Data section
──────────────────────────────

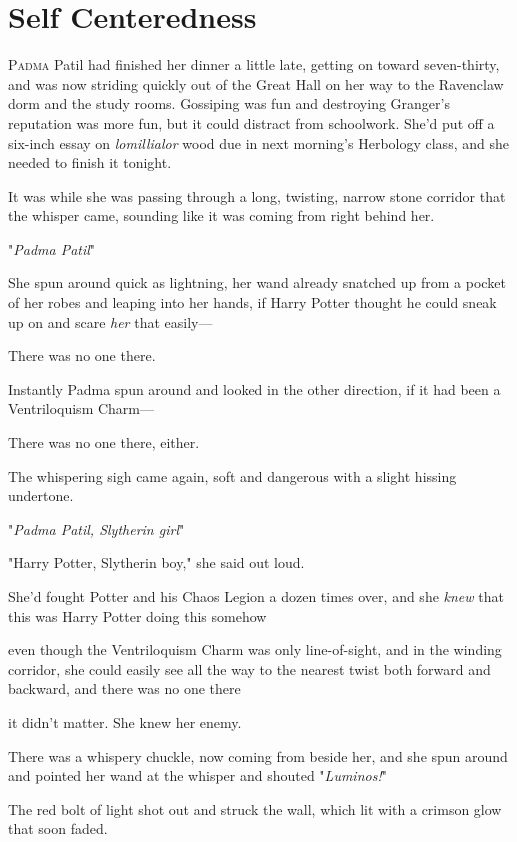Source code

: \chapter{Self Centeredness}

\lettrine{P}{adma} Patil had
finished her dinner a little late, getting on toward seven-thirty, and was now
striding quickly out of the Great Hall on her way to the Ravenclaw dorm and the
study rooms. Gossiping was fun and destroying Granger's reputation was more
fun, but it could distract from schoolwork. She'd put off a six-inch essay on
\emph{lomillialor} wood due in next morning's Herbology class, and she needed
to finish it tonight.

It was while she was passing through a long, twisting, narrow stone corridor
that the whisper came, sounding like it was coming from right behind her.

"\emph{Padma Patil{\el}}"

She spun around quick as lightning, her wand already snatched up from a pocket
of her robes and leaping into her hands, if Harry Potter thought he could sneak
up on and scare \emph{her} that easily—

There was no one there.

Instantly Padma spun around and looked in the other direction, if it had been a
Ventriloquism Charm—

There was no one there, either.

The whispering sigh came again, soft and dangerous with a slight hissing
undertone.

"\emph{Padma Patil, Slytherin girl{\el}}"

"Harry Potter, Slytherin boy," she said out loud.

She'd fought Potter and his Chaos Legion a dozen times over, and she
\emph{knew} that this was Harry Potter doing this somehow{\el}

{\el} even though the Ventriloquism Charm was only line-of-sight, and in the
winding corridor, she could easily see all the way to the nearest twist both
forward and backward, and there was no one there{\el}

{\el} it didn't matter. She knew her enemy.

There was a whispery chuckle, now coming from beside her, and she spun around
and pointed her wand at the whisper and shouted "\emph{Luminos!}"

The red bolt of light shot out and struck the wall, which lit with a crimson
glow that soon faded.

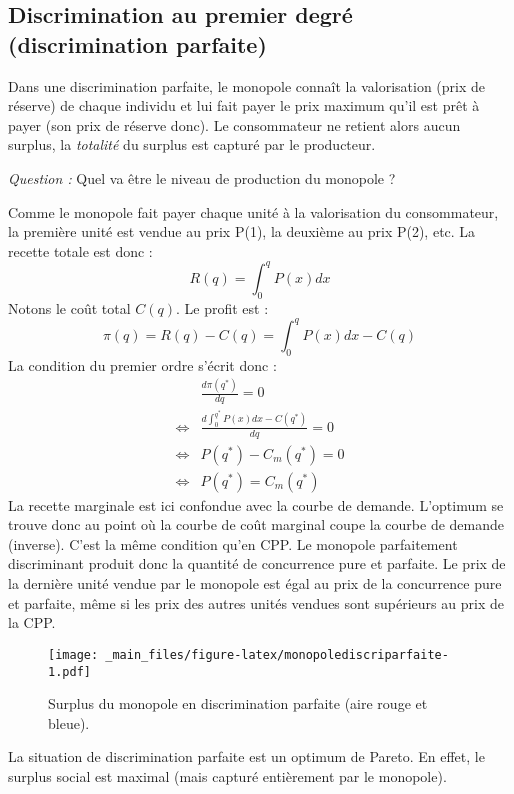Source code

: \documentclass[
]{book}
\theoremstyle{definition}
\theoremstyle{definition}
\theoremstyle{definition}
\theoremstyle{definition}
\theoremstyle{remark}
\begin{document}
\hypertarget{discrimination-au-premier-degruxe9-discrimination-parfaite}{%
\subsection{Discrimination au premier degré (discrimination parfaite)}\label{discrimination-au-premier-degruxe9-discrimination-parfaite}}

Dans une discrimination parfaite, le monopole connaît la valorisation (prix de réserve) de chaque individu et lui fait payer le prix maximum qu'il est prêt à payer (son prix de réserve donc).
Le consommateur ne retient alors aucun surplus, la \emph{totalité} du surplus est capturé par le producteur.

\emph{Question :} Quel va être le niveau de production du monopole ?

Comme le monopole fait payer chaque unité à la valorisation du consommateur, la première unité est vendue au prix P(1), la deuxième au prix P(2), etc.
La recette totale est donc :
\[
R(q) = \int_0^q P(x) dx
\]
Notons le coût total \(C(q)\).
Le profit est :
\[
\pi(q) = R(q) - C(q) = \int_0^q P(x) dx -C(q)
\]
La condition du premier ordre s'écrit donc :
\[
\begin{array}{rl}
&\frac{d\pi(q^*)}{dq} = 0\\
\Leftrightarrow & \frac{d\int_0^{q^*} P(x) dx -C(q^*)}{dq} = 0\\
\Leftrightarrow & P(q^*) - C_m(q^*) = 0\\
\Leftrightarrow & P(q^*) = C_m(q^*)
\end{array}
\]
La recette marginale est ici confondue avec la courbe de demande.
L'optimum se trouve donc au point où la courbe de coût marginal coupe la courbe de demande (inverse).
C'est la même condition qu'en CPP.
Le monopole parfaitement discriminant produit donc la quantité de concurrence pure et parfaite.
Le prix de la dernière unité vendue par le monopole est égal au prix de la concurrence pure et parfaite, même si les prix des autres unités vendues sont supérieurs au prix de la CPP.

\begin{figure}
\centering
\texttt{[image: \_main\_files/figure-latex/monopolediscriparfaite-1.pdf]}
\caption{\label{fig:monopolediscriparfaite}Surplus du monopole en discrimination parfaite (aire rouge et bleue).}
\end{figure}

La situation de discrimination parfaite est un optimum de Pareto.
En effet, le surplus social est maximal (mais capturé entièrement par le monopole).
\end{document}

──────────────────────────────

What to work on
Throughout the material, how many lines contain the string "même"? Answer with the number alone.

Task output
2